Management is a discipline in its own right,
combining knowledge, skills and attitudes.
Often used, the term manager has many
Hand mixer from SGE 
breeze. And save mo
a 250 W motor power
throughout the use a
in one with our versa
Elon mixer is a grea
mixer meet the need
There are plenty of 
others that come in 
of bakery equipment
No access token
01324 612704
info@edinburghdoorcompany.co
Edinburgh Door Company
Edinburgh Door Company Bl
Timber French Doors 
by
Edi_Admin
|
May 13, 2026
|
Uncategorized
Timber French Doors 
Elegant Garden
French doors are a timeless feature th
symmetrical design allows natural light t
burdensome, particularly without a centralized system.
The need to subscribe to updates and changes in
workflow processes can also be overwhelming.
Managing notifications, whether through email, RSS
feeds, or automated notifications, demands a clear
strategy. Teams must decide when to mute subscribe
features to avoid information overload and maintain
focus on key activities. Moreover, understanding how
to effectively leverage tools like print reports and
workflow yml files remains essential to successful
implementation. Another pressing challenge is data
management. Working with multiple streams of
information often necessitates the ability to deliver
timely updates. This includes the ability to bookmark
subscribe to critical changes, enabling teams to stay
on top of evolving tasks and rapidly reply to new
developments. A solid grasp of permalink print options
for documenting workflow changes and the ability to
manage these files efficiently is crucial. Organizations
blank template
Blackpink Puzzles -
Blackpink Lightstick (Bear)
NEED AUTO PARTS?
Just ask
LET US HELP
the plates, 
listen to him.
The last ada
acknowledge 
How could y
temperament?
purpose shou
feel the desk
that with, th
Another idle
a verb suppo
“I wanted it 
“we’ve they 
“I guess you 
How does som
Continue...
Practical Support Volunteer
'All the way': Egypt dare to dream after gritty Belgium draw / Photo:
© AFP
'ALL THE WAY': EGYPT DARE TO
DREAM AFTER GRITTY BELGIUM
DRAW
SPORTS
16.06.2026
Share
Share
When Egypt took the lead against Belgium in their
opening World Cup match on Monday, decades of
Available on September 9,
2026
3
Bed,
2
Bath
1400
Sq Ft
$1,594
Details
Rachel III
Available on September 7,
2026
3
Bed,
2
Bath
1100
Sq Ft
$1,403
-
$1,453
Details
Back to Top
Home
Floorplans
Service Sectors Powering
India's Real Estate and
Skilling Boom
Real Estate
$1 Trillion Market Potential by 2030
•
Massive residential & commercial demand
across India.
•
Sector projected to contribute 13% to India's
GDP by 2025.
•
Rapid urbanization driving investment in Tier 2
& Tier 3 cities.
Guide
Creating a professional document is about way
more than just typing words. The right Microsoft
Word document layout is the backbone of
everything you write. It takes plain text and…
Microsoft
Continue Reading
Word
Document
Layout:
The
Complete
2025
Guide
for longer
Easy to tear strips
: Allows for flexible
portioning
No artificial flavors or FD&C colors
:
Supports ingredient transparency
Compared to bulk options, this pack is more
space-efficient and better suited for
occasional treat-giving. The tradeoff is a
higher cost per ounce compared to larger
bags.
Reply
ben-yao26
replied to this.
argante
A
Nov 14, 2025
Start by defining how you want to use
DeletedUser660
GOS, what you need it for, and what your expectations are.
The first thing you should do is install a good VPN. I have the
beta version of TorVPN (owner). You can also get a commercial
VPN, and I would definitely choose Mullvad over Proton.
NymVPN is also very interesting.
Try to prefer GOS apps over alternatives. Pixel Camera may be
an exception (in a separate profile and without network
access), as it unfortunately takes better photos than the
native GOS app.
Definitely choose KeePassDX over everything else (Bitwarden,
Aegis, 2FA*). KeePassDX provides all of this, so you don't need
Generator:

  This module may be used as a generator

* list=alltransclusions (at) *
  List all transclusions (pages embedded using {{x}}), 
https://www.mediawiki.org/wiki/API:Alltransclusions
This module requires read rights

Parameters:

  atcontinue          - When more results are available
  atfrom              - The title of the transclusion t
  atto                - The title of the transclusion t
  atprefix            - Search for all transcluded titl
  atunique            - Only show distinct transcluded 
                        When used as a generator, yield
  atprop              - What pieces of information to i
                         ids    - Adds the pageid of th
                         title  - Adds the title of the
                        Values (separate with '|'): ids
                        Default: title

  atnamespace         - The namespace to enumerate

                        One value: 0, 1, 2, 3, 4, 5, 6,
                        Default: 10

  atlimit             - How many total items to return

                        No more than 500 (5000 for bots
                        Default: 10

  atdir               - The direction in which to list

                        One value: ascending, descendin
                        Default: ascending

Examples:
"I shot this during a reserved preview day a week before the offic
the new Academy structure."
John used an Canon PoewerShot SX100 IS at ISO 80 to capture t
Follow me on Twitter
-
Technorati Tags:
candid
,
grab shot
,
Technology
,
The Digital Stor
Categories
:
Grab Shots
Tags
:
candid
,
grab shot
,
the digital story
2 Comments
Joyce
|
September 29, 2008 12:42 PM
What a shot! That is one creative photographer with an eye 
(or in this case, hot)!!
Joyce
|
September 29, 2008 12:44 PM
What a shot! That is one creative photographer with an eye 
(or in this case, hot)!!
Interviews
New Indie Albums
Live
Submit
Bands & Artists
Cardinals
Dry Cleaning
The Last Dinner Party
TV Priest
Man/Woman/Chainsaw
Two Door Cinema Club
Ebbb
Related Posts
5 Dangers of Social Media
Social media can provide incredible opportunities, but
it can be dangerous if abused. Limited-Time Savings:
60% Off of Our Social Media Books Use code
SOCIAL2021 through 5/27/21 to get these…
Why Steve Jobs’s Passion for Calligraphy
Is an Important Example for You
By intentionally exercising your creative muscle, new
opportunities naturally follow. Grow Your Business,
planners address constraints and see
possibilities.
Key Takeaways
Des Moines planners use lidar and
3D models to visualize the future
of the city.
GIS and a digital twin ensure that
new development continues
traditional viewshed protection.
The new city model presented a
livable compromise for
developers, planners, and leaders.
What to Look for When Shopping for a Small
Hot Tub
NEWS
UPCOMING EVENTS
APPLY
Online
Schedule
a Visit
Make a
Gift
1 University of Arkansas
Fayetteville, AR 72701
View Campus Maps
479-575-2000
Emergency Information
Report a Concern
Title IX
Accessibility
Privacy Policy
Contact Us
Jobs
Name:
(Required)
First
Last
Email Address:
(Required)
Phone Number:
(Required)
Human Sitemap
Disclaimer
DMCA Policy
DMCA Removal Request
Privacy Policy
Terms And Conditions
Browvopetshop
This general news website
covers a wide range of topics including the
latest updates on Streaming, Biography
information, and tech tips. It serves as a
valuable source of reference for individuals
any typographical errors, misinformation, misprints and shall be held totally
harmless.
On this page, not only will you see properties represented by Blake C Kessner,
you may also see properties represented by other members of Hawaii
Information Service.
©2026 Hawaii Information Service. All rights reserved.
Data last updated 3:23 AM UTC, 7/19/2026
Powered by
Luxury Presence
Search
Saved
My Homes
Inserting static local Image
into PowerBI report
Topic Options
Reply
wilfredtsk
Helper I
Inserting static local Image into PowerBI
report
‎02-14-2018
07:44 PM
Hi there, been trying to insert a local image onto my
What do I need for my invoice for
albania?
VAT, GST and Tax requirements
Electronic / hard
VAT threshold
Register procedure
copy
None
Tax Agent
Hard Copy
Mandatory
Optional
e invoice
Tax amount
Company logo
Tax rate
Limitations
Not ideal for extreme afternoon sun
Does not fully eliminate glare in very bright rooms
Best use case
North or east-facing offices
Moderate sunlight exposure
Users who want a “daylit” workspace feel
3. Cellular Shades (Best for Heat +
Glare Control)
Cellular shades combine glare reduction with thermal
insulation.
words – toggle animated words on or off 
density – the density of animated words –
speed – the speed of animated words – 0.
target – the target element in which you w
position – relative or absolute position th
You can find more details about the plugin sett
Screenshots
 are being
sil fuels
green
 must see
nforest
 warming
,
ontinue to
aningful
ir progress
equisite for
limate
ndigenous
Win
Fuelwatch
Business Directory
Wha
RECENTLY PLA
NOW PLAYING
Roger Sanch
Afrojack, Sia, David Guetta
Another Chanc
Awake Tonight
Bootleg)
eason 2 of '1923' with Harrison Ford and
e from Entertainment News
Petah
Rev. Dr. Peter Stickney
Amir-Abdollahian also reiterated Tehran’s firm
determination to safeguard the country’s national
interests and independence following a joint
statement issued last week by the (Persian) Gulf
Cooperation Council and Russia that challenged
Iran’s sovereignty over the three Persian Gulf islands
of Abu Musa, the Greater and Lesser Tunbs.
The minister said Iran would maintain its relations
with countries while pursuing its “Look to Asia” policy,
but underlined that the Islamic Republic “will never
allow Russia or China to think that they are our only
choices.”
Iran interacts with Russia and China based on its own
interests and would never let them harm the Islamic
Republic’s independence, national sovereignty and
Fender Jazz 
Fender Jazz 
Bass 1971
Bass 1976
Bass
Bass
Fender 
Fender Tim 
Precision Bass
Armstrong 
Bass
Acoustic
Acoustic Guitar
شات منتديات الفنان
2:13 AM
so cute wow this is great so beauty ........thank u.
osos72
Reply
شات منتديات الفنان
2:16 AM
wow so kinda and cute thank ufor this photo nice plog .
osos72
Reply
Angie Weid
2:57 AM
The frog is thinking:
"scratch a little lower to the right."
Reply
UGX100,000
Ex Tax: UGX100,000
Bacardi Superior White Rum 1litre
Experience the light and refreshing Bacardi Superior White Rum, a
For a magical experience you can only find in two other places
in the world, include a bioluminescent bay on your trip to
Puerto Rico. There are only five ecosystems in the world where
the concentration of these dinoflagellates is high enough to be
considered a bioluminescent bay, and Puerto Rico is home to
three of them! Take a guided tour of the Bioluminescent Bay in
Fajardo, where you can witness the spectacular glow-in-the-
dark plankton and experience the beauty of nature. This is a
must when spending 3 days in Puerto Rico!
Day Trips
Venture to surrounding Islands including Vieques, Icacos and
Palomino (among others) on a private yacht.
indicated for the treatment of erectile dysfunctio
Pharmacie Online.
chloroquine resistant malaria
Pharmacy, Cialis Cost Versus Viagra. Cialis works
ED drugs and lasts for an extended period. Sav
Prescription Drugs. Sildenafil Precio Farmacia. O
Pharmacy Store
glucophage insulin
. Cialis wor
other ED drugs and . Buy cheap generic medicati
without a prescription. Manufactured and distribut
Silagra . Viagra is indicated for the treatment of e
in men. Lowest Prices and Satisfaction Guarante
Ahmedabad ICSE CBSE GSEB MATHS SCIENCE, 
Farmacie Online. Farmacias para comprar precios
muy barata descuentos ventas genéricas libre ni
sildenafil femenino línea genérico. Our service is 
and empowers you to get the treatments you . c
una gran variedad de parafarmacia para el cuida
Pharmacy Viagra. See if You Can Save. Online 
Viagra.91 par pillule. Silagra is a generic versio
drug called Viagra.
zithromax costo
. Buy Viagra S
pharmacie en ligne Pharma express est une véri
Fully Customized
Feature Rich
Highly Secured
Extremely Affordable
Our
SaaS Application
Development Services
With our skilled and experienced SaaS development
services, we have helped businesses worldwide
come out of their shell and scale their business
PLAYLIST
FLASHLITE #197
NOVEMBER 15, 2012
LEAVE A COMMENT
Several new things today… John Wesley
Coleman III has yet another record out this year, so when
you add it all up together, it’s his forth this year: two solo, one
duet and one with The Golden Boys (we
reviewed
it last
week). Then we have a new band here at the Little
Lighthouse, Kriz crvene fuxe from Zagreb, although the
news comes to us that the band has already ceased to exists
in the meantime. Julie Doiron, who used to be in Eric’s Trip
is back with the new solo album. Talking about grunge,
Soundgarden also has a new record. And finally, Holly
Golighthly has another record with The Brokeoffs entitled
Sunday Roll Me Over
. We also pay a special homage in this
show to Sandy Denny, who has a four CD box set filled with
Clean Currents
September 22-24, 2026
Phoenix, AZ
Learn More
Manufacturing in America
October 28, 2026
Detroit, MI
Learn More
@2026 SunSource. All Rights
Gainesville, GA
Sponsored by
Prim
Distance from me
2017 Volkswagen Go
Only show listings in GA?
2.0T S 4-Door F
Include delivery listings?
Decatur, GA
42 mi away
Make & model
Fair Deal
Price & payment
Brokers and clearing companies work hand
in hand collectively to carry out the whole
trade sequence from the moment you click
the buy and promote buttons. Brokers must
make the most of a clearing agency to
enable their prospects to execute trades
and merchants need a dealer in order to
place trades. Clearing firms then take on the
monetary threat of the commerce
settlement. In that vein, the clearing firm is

━━━━━━━━━━━━━━━━━━━━━━━━━━━━━━

▶ _Problem requirements_: Please go through the listing and return each line that has "India" in it.

▶ _Solution to this problem_:
India's Real Estate and
across India.
Sector projected to contribute 13% to India's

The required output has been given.